• Dendrimer-DNA Complexes: Structure and Forces

In order to compact DNA, linear cations are believed to bind in DNA grooves and to interact with the phosphate backbone of apposing helices. The DeRouchey group has previously shown a length dependent attraction resulting in higher packaging densities with increasing charge for linear cations. Hyperbranched polycations, such as polycationic dendrimers, presumably would not be able to bind to DNA and correlate their charges with the phosphates of adjoining DNA in the same manner as linear cations. We use osmotic stress coupled with x-ray scattering to study fundamental molecular scale interactions and supramolecular self-assembly of low generation poly(amido amine) (PAMAM) dendrimer-DNA complexes. Dendrimer-DNA assembly displays fundamentally different physical behavior; higher dendrimer generation number give lower DNA packaging densities. The salt and pH dependence on packaging in dendrimer-DNA complexes was also measured. These studies begin to elucidate the role of cation topography in DNA condensation.
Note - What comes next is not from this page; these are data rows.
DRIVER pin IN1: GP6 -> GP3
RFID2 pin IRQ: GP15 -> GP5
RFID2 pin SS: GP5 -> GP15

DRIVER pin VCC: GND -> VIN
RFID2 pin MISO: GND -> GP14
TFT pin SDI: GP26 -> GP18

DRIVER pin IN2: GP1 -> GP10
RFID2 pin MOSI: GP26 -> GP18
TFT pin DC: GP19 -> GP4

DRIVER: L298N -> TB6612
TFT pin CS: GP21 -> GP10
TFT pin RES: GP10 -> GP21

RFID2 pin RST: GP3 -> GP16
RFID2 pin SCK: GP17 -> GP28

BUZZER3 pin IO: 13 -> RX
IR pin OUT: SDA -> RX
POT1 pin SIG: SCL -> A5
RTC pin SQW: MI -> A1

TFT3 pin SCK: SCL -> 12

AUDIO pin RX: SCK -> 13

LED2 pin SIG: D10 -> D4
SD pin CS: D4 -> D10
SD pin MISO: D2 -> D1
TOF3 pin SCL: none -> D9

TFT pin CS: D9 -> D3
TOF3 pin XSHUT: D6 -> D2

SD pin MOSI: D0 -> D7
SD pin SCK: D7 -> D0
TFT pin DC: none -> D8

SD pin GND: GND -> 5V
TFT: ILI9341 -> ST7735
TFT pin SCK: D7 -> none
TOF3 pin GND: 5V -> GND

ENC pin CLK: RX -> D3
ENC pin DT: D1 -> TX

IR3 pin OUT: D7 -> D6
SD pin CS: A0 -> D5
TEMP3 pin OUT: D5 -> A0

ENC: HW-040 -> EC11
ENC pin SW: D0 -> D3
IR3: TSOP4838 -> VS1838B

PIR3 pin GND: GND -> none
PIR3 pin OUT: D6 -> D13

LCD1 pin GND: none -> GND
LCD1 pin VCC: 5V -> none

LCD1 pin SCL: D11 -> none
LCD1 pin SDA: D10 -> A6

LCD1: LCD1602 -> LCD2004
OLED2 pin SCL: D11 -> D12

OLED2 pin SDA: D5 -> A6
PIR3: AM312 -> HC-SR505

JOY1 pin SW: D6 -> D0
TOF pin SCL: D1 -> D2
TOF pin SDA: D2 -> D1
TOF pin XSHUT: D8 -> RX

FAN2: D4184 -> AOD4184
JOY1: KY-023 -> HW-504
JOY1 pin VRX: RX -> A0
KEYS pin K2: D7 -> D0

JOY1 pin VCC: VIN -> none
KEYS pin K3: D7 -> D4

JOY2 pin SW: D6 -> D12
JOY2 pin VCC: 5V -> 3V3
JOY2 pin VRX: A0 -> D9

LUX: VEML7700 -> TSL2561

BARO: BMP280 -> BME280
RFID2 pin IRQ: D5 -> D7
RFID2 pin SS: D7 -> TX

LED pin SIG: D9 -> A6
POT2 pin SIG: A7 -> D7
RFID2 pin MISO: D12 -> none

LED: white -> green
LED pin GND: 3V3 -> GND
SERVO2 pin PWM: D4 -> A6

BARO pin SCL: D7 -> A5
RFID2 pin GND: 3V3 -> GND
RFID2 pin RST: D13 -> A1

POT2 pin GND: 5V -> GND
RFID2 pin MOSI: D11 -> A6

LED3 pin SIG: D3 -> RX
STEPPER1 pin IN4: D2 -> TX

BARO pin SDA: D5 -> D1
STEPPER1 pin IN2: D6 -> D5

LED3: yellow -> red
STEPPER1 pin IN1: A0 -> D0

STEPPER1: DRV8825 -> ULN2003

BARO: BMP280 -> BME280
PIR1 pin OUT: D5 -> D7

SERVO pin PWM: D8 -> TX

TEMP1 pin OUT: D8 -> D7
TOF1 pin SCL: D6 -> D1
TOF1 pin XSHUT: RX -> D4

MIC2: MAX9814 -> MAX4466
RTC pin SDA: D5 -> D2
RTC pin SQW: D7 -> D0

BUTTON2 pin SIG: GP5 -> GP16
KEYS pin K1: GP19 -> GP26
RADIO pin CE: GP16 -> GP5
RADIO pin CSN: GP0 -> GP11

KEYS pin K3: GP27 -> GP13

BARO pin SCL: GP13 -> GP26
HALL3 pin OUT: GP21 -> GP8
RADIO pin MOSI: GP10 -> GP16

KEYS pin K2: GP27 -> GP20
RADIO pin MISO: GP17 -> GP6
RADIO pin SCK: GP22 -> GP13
Publications from this work:

An, M., Hutchison, J. M., Parkin, S. R. & DeRouchey, J. E. (2014) Role of pH on the compaction energies and phase behavior of low generation PAMAM-DNA complexes. Macromolecules, 47 (24), 8768–8776, doi:10.1021/ma5020808.

An, M., Parkin, S. R. & DeRouchey, J. E. (2014) Intermolecular forces between low generation PAMAM dendrimer condensed DNA helices: role of cation architecture. Soft Matter, 10 (4), 590-599, doi:10.1039/c3sm52096j.